There was a language barrier—I don’t speak Spanish—but even without words, you can still communicate dignity. A smile. Steady eye contact. The patience to sit without forcing conversation. As we moved into the afternoon activity—painting small wooden circles to make keychains—the room lightened. Someone laughed. Someone else held up her design with a shy pride. Trust doesn’t rush, but it flickers into the room when a woman feels safe enough to express their creativity.
Before they left, each of the women handed us a small lollipop. Such a simple gesture—but it hit me with unexpected force. Why were they thanking us? That sweetness carried a weight. It made me feel a mix of gratitude and guilt: we were there for barely two hours, while they carry years of pain.
And yet when we waved goodbye, something real had formed—fragile but present.
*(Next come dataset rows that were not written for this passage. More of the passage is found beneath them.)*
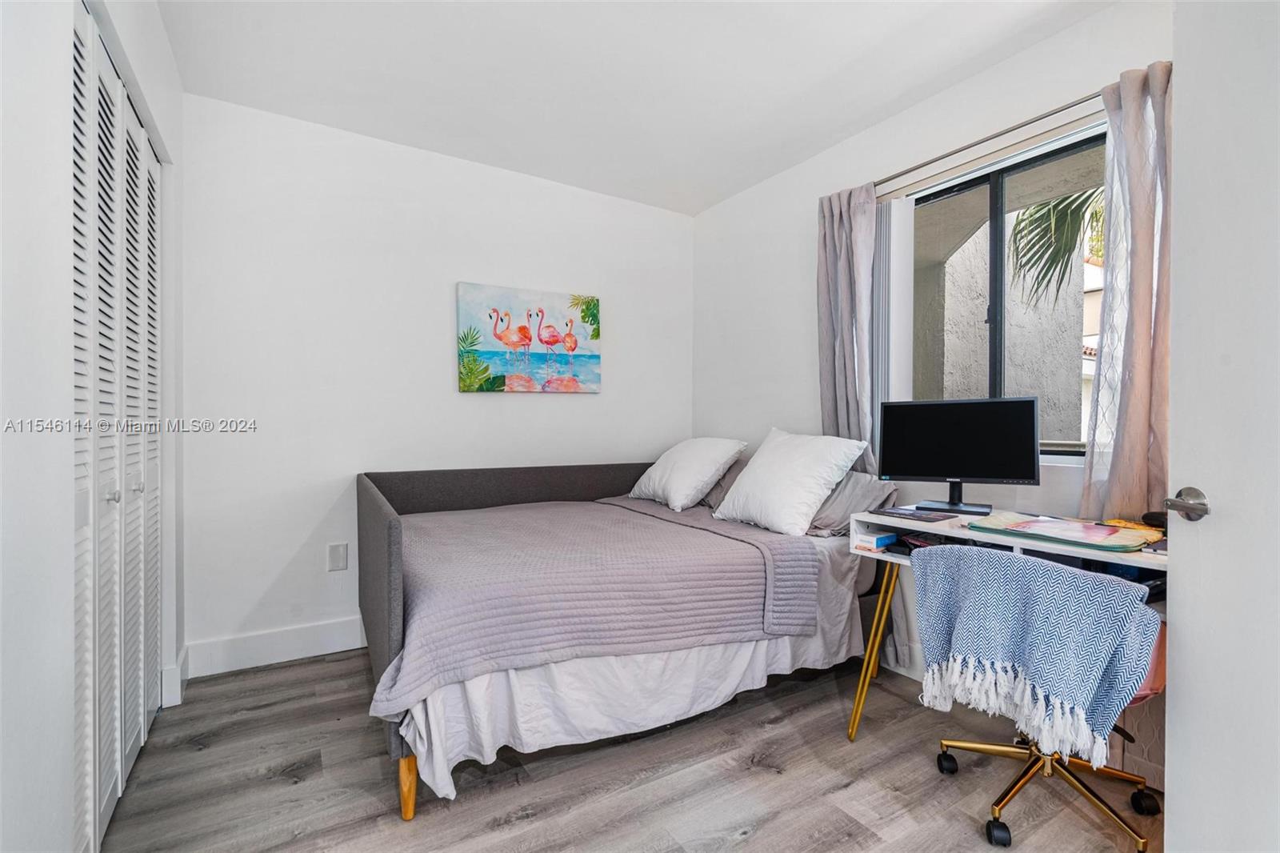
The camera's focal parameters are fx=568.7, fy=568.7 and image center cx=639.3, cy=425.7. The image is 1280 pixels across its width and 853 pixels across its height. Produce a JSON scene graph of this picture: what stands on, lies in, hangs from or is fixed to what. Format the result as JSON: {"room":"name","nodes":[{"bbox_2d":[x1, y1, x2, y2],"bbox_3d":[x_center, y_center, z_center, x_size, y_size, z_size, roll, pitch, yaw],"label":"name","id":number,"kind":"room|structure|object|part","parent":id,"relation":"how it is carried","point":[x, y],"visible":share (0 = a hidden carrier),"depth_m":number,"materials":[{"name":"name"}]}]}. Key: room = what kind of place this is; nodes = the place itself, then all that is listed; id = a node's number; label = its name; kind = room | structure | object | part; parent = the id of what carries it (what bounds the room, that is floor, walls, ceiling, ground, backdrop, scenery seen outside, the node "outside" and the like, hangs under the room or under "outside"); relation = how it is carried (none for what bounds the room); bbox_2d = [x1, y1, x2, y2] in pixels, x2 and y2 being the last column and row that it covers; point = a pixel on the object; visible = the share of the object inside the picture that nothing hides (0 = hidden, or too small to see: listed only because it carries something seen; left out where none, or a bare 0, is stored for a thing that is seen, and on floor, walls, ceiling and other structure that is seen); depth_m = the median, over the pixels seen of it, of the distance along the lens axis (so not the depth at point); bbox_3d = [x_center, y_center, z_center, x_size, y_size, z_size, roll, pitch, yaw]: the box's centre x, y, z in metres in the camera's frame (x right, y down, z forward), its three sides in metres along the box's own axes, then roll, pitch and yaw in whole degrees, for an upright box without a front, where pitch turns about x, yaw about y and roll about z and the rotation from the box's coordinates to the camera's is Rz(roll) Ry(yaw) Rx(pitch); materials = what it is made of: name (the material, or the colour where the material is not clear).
{"room":"bedroom","nodes":[
{"label":"bedroom","id":0,"kind":"room"},
{"bbox_2d":[0,0,191,852],"bbox_3d":[-1.109,-0.160,0.896,0.157,2.538,3.549,0,1,-31],"label":"left wall","id":1,"kind":"structure","parent":0,"point":[178,95],"depth_m":1.08,"materials":[{"name":"white paint"}]},
{"bbox_2d":[70,2,162,850],"bbox_3d":[-1.527,0.027,1.668,0.081,2.159,1.498,0,1,-31],"label":"closet door","id":2,"kind":"structure","parent":1,"relation":"in","point":[141,138],"depth_m":1.61,"materials":[{"name":"white paint"}]},
{"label":"knob","id":3,"kind":"part","parent":2,"relation":"part of","materials":[{"name":"silver metal"}]},
{"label":"knob","id":4,"kind":"part","parent":2,"relation":"part of","materials":[{"name":"silver metal"}]},
{"bbox_2d":[160,646,188,708],"bbox_3d":[-1.911,1.031,2.361,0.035,0.149,0.355,0,1,-31],"label":"baseboard","id":5,"kind":"structure","parent":1,"relation":"attached to","point":[174,674],"depth_m":2.26,"materials":[{"name":"white paint"}]},
{"bbox_2d":[180,93,694,670],"bbox_3d":[-0.872,-0.176,3.246,2.924,2.547,0.153,0,1,-31],"label":"back wall","id":6,"kind":"structure","parent":0,"point":[557,406],"depth_m":2.83,"materials":[{"name":"white paint"}]},
{"bbox_2d":[184,616,369,677],"bbox_3d":[-0.934,1.021,3.112,2.499,0.145,0.017,0,1,-31],"label":"baseboard","id":7,"kind":"structure","parent":6,"relation":"attached to","point":[302,647],"depth_m":2.63,"materials":[{"name":"white paint"}]},
{"bbox_2d":[326,541,348,570],"bbox_3d":[-1.471,0.636,2.766,0.081,0.130,0.010,0,1,-31],"label":"wall socket","id":8,"kind":"object","parent":6,"relation":"attached to","point":[339,555],"visible":0.99,"depth_m":2.76,"materials":[{"name":"white plastic"}]},
{"bbox_2d":[457,281,601,394],"bbox_3d":[-0.621,-0.483,3.314,0.849,0.599,0.037,0,1,-31],"label":"flamingo painting","id":9,"kind":"object","parent":6,"relation":"attached to","point":[470,349],"visible":0.99,"depth_m":3.27,"materials":[{"name":"multicoloured fabric"}]},
{"bbox_2d":[94,646,1163,852],"bbox_3d":[0.013,1.162,1.487,3.443,0.099,4.129,0,1,-31],"label":"floor","id":10,"kind":"structure","parent":0,"point":[767,831],"depth_m":1.77,"materials":[{"name":"grey laminate"}]},
{"bbox_2d":[356,461,891,817],"bbox_3d":[-0.103,0.660,2.592,2.096,0.896,1.624,0,1,-31],"label":"bed","id":11,"kind":"object","parent":10,"relation":"on","point":[394,528],"visible":0.75,"depth_m":2.01,"materials":[{"name":"grey fabric"}]},
{"bbox_3d":[-0.693,1.060,1.712,0.052,0.187,0.055,0,1,-31],"label":"bed leg","id":12,"kind":"part","parent":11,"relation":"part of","materials":[{"name":"brown wood"}]},
{"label":"headboard","id":13,"kind":"part","parent":11,"relation":"part of","materials":[{"name":"fabric"}]},
{"bbox_2d":[364,493,815,716],"bbox_3d":[-0.295,0.600,2.368,1.477,0.335,1.225,0,1,-31],"label":"bedspread","id":14,"kind":"object","parent":11,"relation":"on","point":[484,513],"visible":0.86,"depth_m":1.94,"materials":[{"name":"fabric"}]},
{"bbox_2d":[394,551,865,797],"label":"bed skirt","id":15,"kind":"object","parent":11,"relation":"on","point":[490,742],"visible":0.36,"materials":[{"name":"white fabric"}]},
{"bbox_2d":[628,436,747,510],"bbox_3d":[0.251,0.252,3.236,0.413,0.372,0.692,0,1,-31],"label":"white pillow","id":16,"kind":"object","parent":11,"relation":"on","point":[694,476],"visible":0.99,"depth_m":3.04,"materials":[{"name":"white fabric"}]},
{"bbox_2d":[698,456,748,508],"bbox_3d":[0.455,0.312,3.220,0.358,0.304,0.657,0,1,-31],"label":"pillow","id":17,"kind":"object","parent":11,"relation":"on","point":[732,474],"visible":0.23,"depth_m":3.05,"materials":[{"name":"grey fabric"}]},
{"bbox_2d":[710,429,865,534],"bbox_3d":[0.670,0.243,2.630,0.378,0.429,0.635,0,1,-31],"label":"white pillow","id":18,"kind":"object","parent":11,"relation":"on","point":[802,510],"visible":0.99,"depth_m":2.48,"materials":[{"name":"white fabric"}]},
{"bbox_2d":[804,468,898,536],"bbox_3d":[0.831,0.336,2.685,0.383,0.277,0.688,0,1,-31],"label":"gray pillow","id":19,"kind":"object","parent":11,"relation":"on","point":[867,490],"visible":0.49,"depth_m":2.47,"materials":[{"name":"grey fabric"}]},
{"bbox_2d":[845,508,1177,735],"bbox_3d":[1.222,0.734,1.755,0.530,0.806,1.048,0,1,-31],"label":"desk","id":20,"kind":"object","parent":10,"relation":"on","point":[988,538],"visible":0.34,"depth_m":1.91,"materials":[{"name":"white wood"}]},
{"bbox_3d":[0.903,0.828,2.147,0.177,0.626,0.156,0,1,-31],"label":"desk leg","id":21,"kind":"part","parent":20,"relation":"part of","materials":[{"name":"metal"}]},
{"bbox_2d":[854,531,898,551],"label":"box","id":22,"kind":"object","parent":20,"relation":"in","point":[878,540],"visible":0.93,"depth_m":2.03,"materials":[{"name":"blue cardboard"}]},
{"bbox_2d":[872,504,959,521],"bbox_3d":[0.974,0.311,2.028,0.182,0.007,0.241,0,1,-31],"label":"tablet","id":23,"kind":"object","parent":20,"relation":"on","point":[900,513],"visible":0.97,"depth_m":2.00,"materials":[{"name":"black"}]},
{"bbox_2d":[876,396,1040,514],"bbox_3d":[1.171,0.104,2.122,0.537,0.408,0.192,0,1,33],"label":"monitor","id":24,"kind":"object","parent":20,"relation":"on","point":[925,466],"visible":0.99,"depth_m":2.10,"materials":[{"name":"black plastic"}]},
{"bbox_2d":[967,510,1160,551],"bbox_3d":[1.263,0.308,1.712,0.316,0.028,0.430,0,1,-31],"label":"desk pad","id":25,"kind":"object","parent":20,"relation":"on","point":[1090,528],"visible":0.97,"depth_m":1.64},
{"bbox_2d":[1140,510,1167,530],"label":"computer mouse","id":26,"kind":"object","parent":20,"relation":"on","point":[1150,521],"visible":0.51,"depth_m":1.71,"materials":[{"name":"black plastic"}]},
{"bbox_2d":[913,543,1164,852],"bbox_3d":[1.139,0.728,1.643,0.628,0.782,0.645,0,1,-31],"label":"office chair","id":27,"kind":"object","parent":10,"relation":"on","point":[1028,771],"visible":0.72,"depth_m":1.55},
{"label":"caster","id":28,"kind":"part","parent":27,"relation":"part of","materials":[{"name":"black plastic"}]},
{"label":"caster","id":29,"kind":"part","parent":27,"relation":"part of","materials":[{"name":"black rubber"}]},
{"bbox_2d":[910,540,1160,766],"bbox_3d":[1.010,0.583,1.524,0.216,0.416,0.514,0,1,-31],"label":"throw blanket","id":30,"kind":"object","parent":27,"relation":"on","point":[1048,573],"visible":0.92,"depth_m":1.44,"materials":[{"name":"blue fabric"}]},
{"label":"chair base","id":31,"kind":"part","parent":27,"relation":"part of","materials":[{"name":"gold metal"}]},
{"bbox_2d":[150,0,1119,214],"bbox_3d":[0.088,-1.476,1.536,3.217,0.107,4.081,0,1,-31],"label":"ceiling","id":32,"kind":"structure","parent":0,"point":[878,100],"depth_m":2.30,"materials":[{"name":"white paint"}]},
{"bbox_2d":[689,0,1173,775],"bbox_3d":[1.342,-0.187,2.469,0.155,2.562,3.703,0,1,-31],"label":"right wall","id":33,"kind":"structure","parent":0,"point":[730,207],"depth_m":2.84,"materials":[{"name":"white paint"}]},
{"bbox_2d":[872,194,914,429],"bbox_3d":[1.146,-0.373,2.666,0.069,1.349,0.238,0,1,-31],"label":"vertical blind","id":34,"kind":"object","parent":33,"relation":"attached to","point":[895,217],"visible":0.58,"depth_m":2.60,"materials":[{"name":"white"}]},
{"bbox_2d":[878,90,1109,190],"bbox_3d":[1.423,-1.122,2.177,0.114,0.049,1.538,0,1,-31],"label":"curtain rod","id":35,"kind":"object","parent":33,"relation":"attached to","point":[1035,120],"visible":0.67,"depth_m":2.18,"materials":[{"name":"silver metal"}]},
{"bbox_2d":[816,180,879,466],"bbox_3d":[0.997,-0.309,2.762,0.133,1.704,0.373,0,1,-31],"label":"left curtain","id":36,"kind":"object","parent":35,"relation":"hanging from","point":[835,391],"visible":0.78,"depth_m":2.73,"materials":[{"name":"grey fabric"}]},
{"bbox_2d":[1080,60,1172,521],"bbox_3d":[1.622,-0.338,1.776,0.128,1.590,0.402,0,1,-31],"label":"right curtain","id":37,"kind":"object","parent":35,"relation":"hanging from","point":[1128,394],"visible":0.62,"depth_m":1.82,"materials":[{"name":"fabric"}]},
{"bbox_2d":[904,124,1105,457],"bbox_3d":[1.518,-0.451,2.275,0.081,1.195,1.010,0,1,-31],"label":"window","id":38,"kind":"structure","parent":33,"relation":"in","point":[995,239],"depth_m":2.33,"materials":[{"name":"glass"}]},
{"bbox_2d":[1164,0,1279,852],"bbox_3d":[1.214,0.074,0.837,0.145,2.108,0.882,0,0,-7],"label":"door","id":39,"kind":"structure","parent":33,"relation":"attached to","point":[1178,620],"depth_m":1.12,"materials":[{"name":"white paint"}]},
{"bbox_2d":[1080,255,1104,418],"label":"neighboring building","id":40,"kind":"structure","parent":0,"point":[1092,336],"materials":[{"name":"white paint"}]},
{"label":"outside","id":41,"kind":"structure","parent":0,"visible":0},
{"bbox_2d":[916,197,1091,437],"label":"exterior wall","id":42,"kind":"structure","parent":41,"point":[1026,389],"depth_m":4.16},
{"label":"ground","id":43,"kind":"structure","parent":41,"visible":0},
{"bbox_2d":[1007,184,1107,303],"bbox_3d":[4.044,-1.075,3.599,2.212,3.365,2.522,0,1,-31],"label":"palm tree","id":44,"kind":"object","parent":43,"relation":"on","point":[1068,205],"visible":0.24,"depth_m":4.50,"materials":[{"name":"green plant"}]}
]}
A connection without shared language, built only on attention, time, and humanity.
Stepping Into Their World
Walking into the center meant stepping into a space shaped by layers of trauma—abandonment, exploitation, coercion, emotional manipulation. For the women, vulnerability is a risk. Trust is unfamiliar. And yet, by simply being present—emotionally open, observant, gentle—I was offering vulnerability too.
Showing care without words felt strangely brave. It meant saying, “I’m here. I see you. Even if I don’t fully understand your story, I’m not looking away.”
Where This Work Fits: Midstream Intervention
Using the “babies in the river” analogy, the center’s work is clearly midstream—intervening in the lives of women who are already in dangerous environments, providing safety, community, and pathways toward restoration.
I wasn’t preventing trauma upstream, nor was I rescuing someone downstream in acute crisis. I was meeting women in the middle of their journey, offering presence that supports emotional and psychological healing.
A Moment I’ll Remember
On the wall near the exit stood a small wooden board covered in handwritten notes. Some thanked the staff for food, some for conversation, others simply for “a place that feels like peace.” One message said, essentially:“Thank you for giving us a space where we can rest and be treated like human beings.”In a place where safety is rare, that is transformational.
A quote from Janice, the founder of El Pozo De Vida, has stayed with me. She said,“If someone’s stomach is growling louder than the voice of hope, they can’t focus on anything else.” Care begins with the concrete: food, warmth, a presence. Healing comes next.